(※写真はイメージです/PIXTA)
娘宛ての「赤い封筒」
その封筒は、日本年金機構から届きました。宛名は娘のアカリさん。しかし、アカリさんは5年前に上京し、いまは東京に住んでいるはずです。
「お父さん、これ……『特別催告状』って書いてある……」
通常、年金機構からの通知はハガキや青・白の封筒が一般的です。しかし、この「赤い封筒」は、度重なる督促を無視し続けた場合に届く、「最終警告」を意味するものでした。
「別世帯の娘」の通知が実家に届いたワケ
アカリさんは東京で独立し、住民票も移しているはず。それなのに、なぜ地方の実家に、しかも差し押さえ寸前を意味する赤い封筒が届いたのでしょうか。そこには、アカリさんが抱えていた嘘と、年金機構の追跡能力があります。
アカリさんは上京後、一度は住民票を東京に移しました。しかし、2年前に会社を退職し、フリーランス(実態は不安定なギグワーク)に転身した際、家賃を抑えるために都内を転々と引っ越していました。その際、「新住所への住民票の移動」を怠っていたのです。
年金機構は、住民票上の住所(東京の以前の住まい)に通知を送りますが、宛先不明で返送されます。すると年金機構は、「実家(以前の登録住所)」や「本籍地」を調査し、確実に本人やその家族に接触できる可能性が高い場所へ、重要書類を送付する「居住確認調査」というステップを踏みます。

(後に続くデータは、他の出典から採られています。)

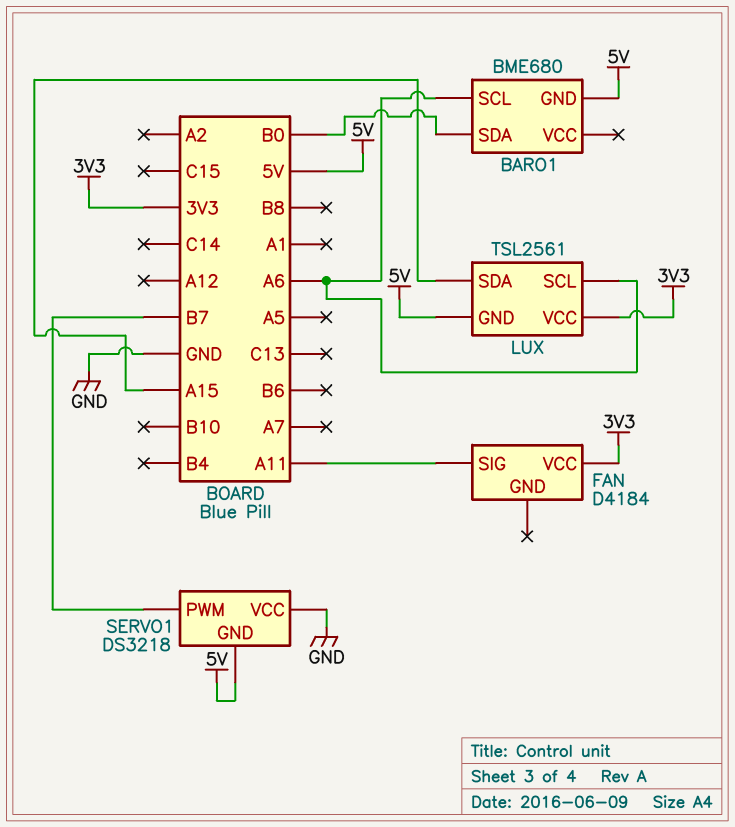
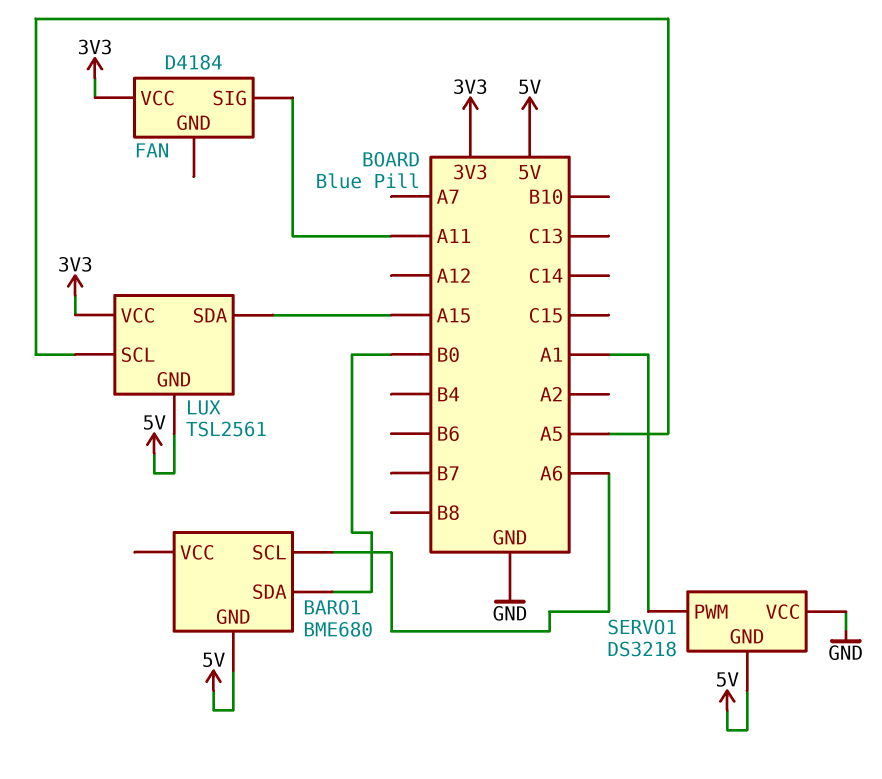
LUX pin SCL: A6 -> A5
SERVO1 pin PWM: B7 -> A1

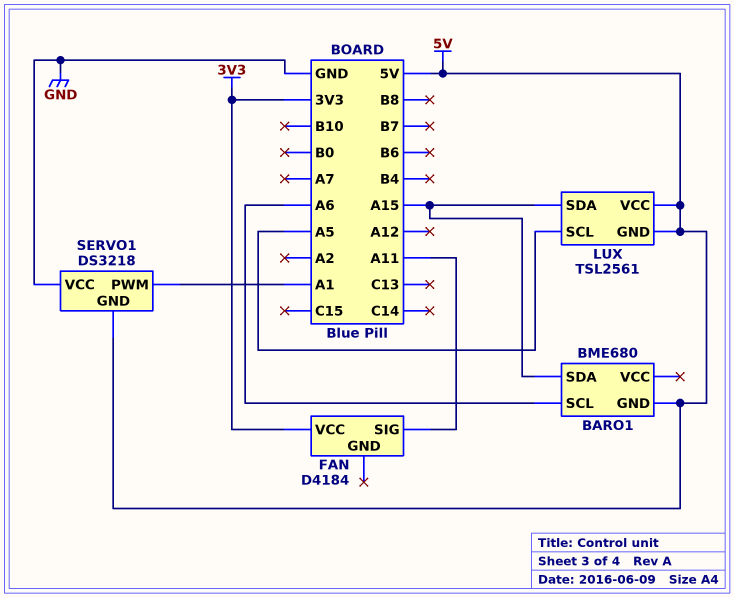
BARO1 pin SDA: B0 -> A15
LUX pin VCC: 3V3 -> 5V

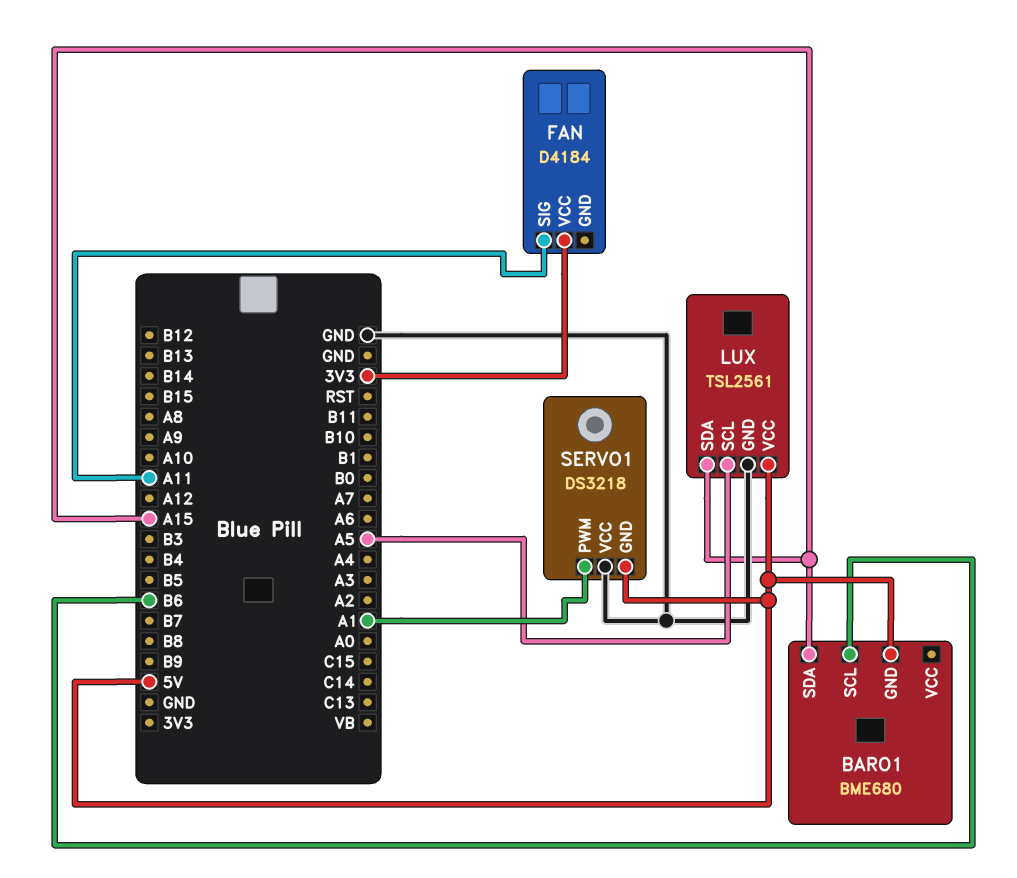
BARO1 pin SCL: A6 -> B6
LUX pin GND: 5V -> GND

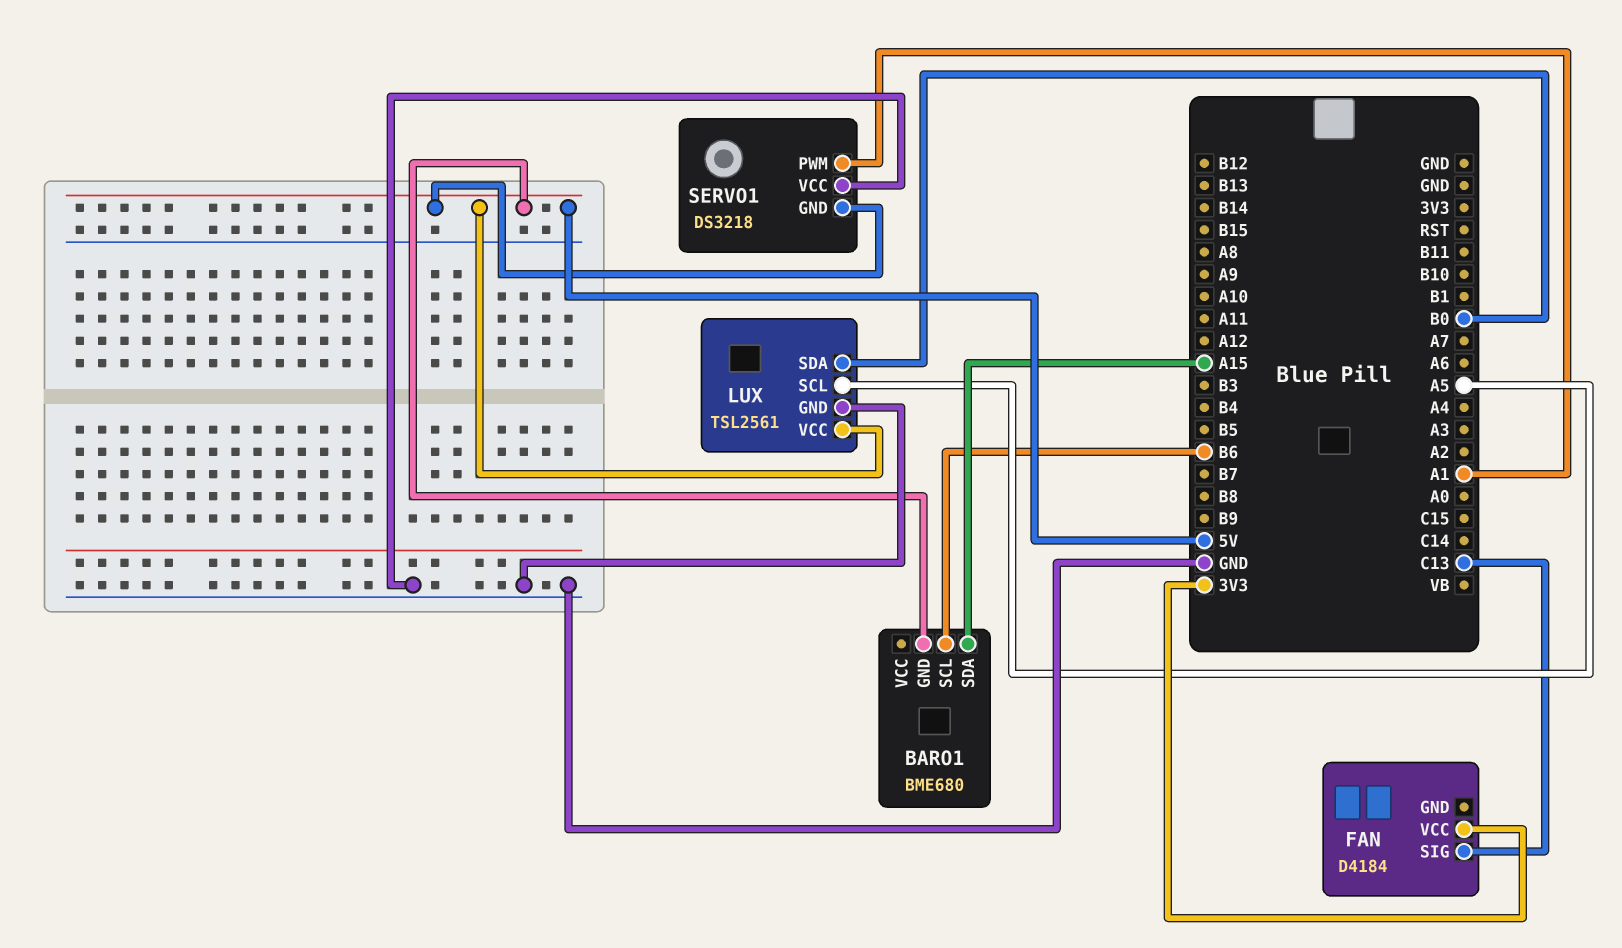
FAN pin SIG: A11 -> C13
LUX pin SDA: A15 -> B0

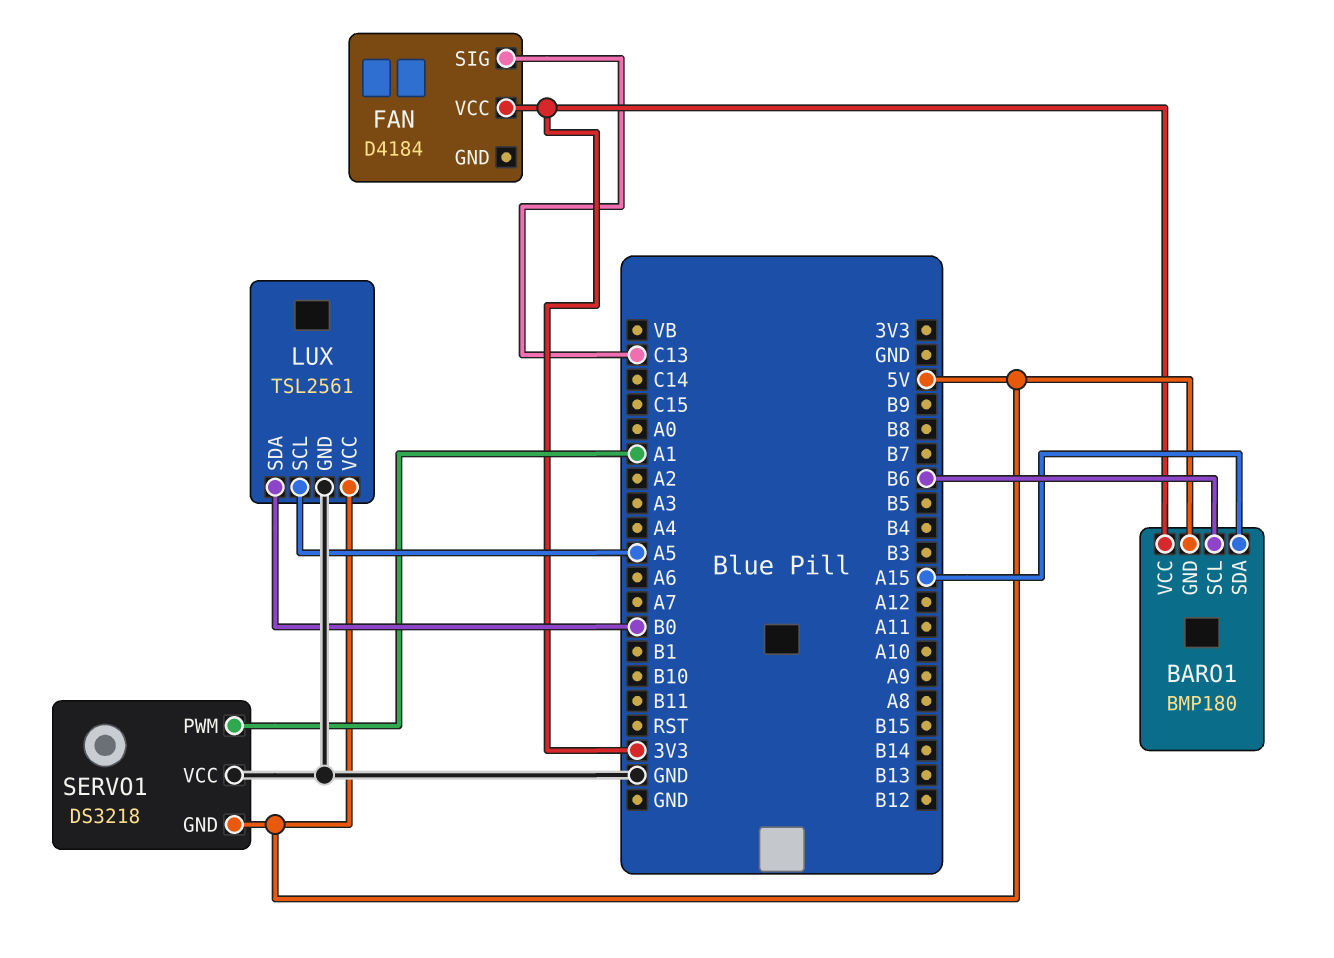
BARO1: BME680 -> BMP180
BARO1 pin VCC: none -> 3V3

特に「赤い封筒(特別催告状)」は、将来的な資産差し押さえを視野に入れた法的準備の一環であるため、機構はあらゆる手段を使って現住所を突き止め、最終的に「最も確実な連絡先」である実家へ送り届けたのです。
上京した娘の本当の姿
サナエさんが慌ててアカリさんに電話をかけると、彼女は真実を告白しました。
「ごめんなさい……。3年前に会社を辞めてから、国民年金が払えなくなっていたの。お母さんには知られたくなかった……。前の会社、お母さんもお父さんも自慢に思っていたから辞めたことをいえなくて……。東京での生活費が苦しくて、住民票を移すと保険料の督促が来るのが怖くて、ずっと放置していたの」
アカリさんが滞納していた期間は12ヵ月。未納額は以下のとおりです。
わずか20万円。しかし、それを放置し、親に心配を掛けまいと連絡を断っていたことが、事態を「赤い封筒」まで悪化させてしまいました。